Department of Speech and Hearing Science

Alerting/Signaling Devices

Alerting/Signaling devices alert users to sounds or situations that they may not otherwise hear. These devices are very important for safety, security and convenience. Individuals with all degrees of hearing loss will find alerting/signaling devices to be useful. These devices are designed for both residential use and commercial use including hotels/motels. It is important that the ability to hear or detect a signal be considered not only under ideal circumstances but also under adverse conditions when other sounds are present, from a distance or when the person is asleep and the hearing aids are removed.

Sounds that Can Be Monitored

Device-to-person signaling
e.g. Telephone/TTY, doorbell/door knock, alarm clock, timers, fire/smoke alarm, security systems, appliances, etc.

Person-to-person signaling
e.g. Baby cry, paging of a person from another room or outside. Sophisticated office communication systems are available to send and receive visual messages between secretary and boss, or other co-workers.

Alerting Modes

An alerting/signaling device will alert a person to a sound or situation by utilizing one or more alerting modes.

Auditory
Alerts user to a sound by making it louder, lower in pitch or by bringing it closer to the listener.

Visual
Alerts user to a sound by flashing a bright light or strobe

Vibrotactile
Alerts user to a sound by activating a vibrating device that may be body-worn or placed under a pillow or bed mattress

Types of Sound Detection

Alerting/Signaling devices monitor a sound either by direct electrical connection or by a microphone pick-up. Examples of direct connection include plugging directly into a modular phone jack or hardwiring to an existing doorbell chime. Devices that use a microphone pick-up need to be placed as close to the sound source as possible and can be adjusted for sensitivity. This method must be used when monitoring sounds such as a baby's cry.

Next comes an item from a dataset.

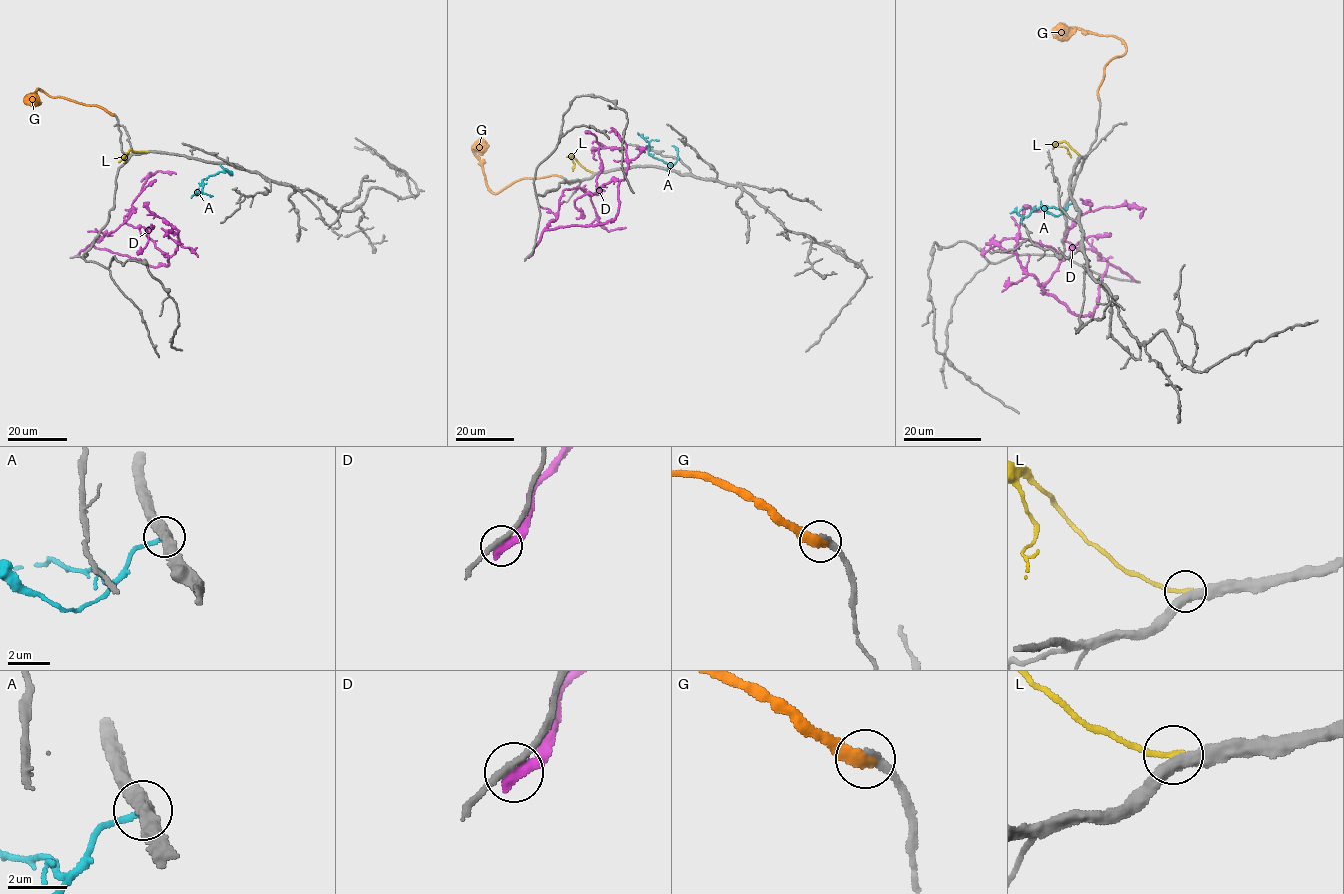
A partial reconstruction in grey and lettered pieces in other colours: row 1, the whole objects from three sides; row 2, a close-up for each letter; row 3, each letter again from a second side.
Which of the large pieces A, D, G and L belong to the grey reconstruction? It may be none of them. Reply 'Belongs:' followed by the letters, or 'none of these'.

False signals triggered by undesired sounds pose a problem for microphone activated devices and are more effectively minimized by using a direct connect method.

Types of Signal Transmission

Some alerting/signaling devices are hard wired and alert the user only in the location where it is placed close to or directly connected to the sound source. Other devices or systems are wireless and capable of alerting the user throughout different rooms in a home. Wireless systems utilize one or more transmitters and receivers and send a "wireless" signal by using either a FM line carrier signal or a FM airborne signal transmission. Alerting/signaling devices may also be either single function devices or multi-function devices. Single function devices signal only one type of sound source such as the phone/TTY or doorbell. Multi-function devices or systems are capable of signaling two or more sound sources.